When we get off the train, we continue to simply inter-act with the world until it meets all our needs. And our world seems to me to offer this gratification as never before. On the way in to work there are dozens of food outlets where I can choose from numerous different varieties of coffee, have an English or Continental Breakfast or something entirely different altogether. At lunch its Italian, Mediterranean, Indian, Chinese, Mexican, Fusion,Vegetarian, Low-fat, Gluten-free: I want it, I can get it. Ten years ago if I wanted to buy a CD I might go to the town and scour the shops to see if it was in stock. If it wasn't I had to order it or - most likely - go to London. No need now: if I want the product, I can order it on-line; if I want to experience the music I just log on to Last FM and listen; or download it. Same too with books and films.

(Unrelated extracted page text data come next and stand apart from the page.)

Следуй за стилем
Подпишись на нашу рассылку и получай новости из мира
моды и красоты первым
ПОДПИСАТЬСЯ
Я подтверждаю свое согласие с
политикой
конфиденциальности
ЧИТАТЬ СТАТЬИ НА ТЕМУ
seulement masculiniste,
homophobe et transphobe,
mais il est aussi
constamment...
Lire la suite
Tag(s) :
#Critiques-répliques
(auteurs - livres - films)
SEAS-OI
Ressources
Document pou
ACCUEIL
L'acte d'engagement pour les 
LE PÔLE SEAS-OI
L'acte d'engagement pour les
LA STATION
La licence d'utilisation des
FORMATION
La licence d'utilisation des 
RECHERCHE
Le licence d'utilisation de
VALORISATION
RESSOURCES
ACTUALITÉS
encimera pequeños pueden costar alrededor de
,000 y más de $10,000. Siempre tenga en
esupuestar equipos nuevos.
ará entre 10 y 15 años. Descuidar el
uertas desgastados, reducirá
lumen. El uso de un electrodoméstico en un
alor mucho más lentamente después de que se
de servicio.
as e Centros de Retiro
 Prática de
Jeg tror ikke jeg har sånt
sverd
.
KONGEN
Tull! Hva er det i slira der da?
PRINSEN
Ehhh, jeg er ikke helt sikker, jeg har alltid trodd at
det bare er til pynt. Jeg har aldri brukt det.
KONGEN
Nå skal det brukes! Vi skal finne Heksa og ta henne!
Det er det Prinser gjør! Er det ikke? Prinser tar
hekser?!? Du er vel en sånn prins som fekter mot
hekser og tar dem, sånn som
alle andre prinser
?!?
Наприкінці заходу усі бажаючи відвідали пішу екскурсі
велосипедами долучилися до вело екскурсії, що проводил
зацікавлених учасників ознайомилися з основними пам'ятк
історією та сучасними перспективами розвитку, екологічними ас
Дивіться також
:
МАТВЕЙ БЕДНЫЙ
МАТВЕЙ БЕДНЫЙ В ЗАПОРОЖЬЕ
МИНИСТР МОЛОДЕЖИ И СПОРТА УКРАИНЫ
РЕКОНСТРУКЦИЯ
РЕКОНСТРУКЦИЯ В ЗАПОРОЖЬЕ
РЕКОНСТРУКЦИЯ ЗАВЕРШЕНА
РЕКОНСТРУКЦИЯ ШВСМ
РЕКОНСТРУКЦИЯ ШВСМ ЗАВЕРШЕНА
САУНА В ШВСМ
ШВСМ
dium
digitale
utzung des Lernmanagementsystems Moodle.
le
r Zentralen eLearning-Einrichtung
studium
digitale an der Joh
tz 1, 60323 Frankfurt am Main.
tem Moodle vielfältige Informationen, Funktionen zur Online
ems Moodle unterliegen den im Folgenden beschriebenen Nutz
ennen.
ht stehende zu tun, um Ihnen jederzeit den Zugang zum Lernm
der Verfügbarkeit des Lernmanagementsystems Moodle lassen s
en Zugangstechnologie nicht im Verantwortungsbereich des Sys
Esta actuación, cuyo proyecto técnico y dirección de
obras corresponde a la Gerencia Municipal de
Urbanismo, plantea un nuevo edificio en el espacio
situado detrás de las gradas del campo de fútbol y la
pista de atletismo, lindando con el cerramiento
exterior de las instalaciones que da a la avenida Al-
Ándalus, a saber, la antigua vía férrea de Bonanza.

And if I do want to go to a shop I can now do so virtually 24 hours a day courtesy of the local supermarket. Sunday no longer presents an obstacle to my shopping fix either. I am naturally outraged that some stick-in-the-mud people restrict my Sunday shopping to between the hours of 10 and 4 but I guess that leaves a bit of time to just chill. And boy can I do that. Satellite television caters for my every need - football or film mostly but if the urge takes me I can watch repeats of Who Wants to be a Millionaire or America's Next Top Model.
In short I can now design my own world and have it to conform to all my preferences. I can read the news when I want - I can even have it sent to my mobile if I prefer. Mass media communications are increasingly designed to fit the person. And if I wish to respond then the same digital media opportunities present themselves - Facebook, Twitter, Blogs and so on.
In this world where our own desires can be so readily gratified the question that came into my head was this: why should anyone feel the need for God? When the world can meet all your everyday needs and more why think about the transcendent? And just as that thought of why bother goes through your mind along comes a bendy-bus saying "There probably isn't a God so enjoy life". So its not so much a case of "Is there a God" as: well, even if there is does it matter? We're doing perfectly well without God, without religion; we have our laptops and our i-Pods. We have on-line shops and real shops. We have the world at our finger-tips on Facebook. Show me where God is in all this. There is no evidence, after all, that even if there is a God that it affects me personally, is there?
So, one by one, the light switch is being turned as more of us recognise that we can do perfectly well without God. Both from a personal perspective and from that of society as a whole. And for those of us resolved to keep the switch s firmly "On" what are we to say who have set the switch in the "Off" or "Couldn't Care Less" mode.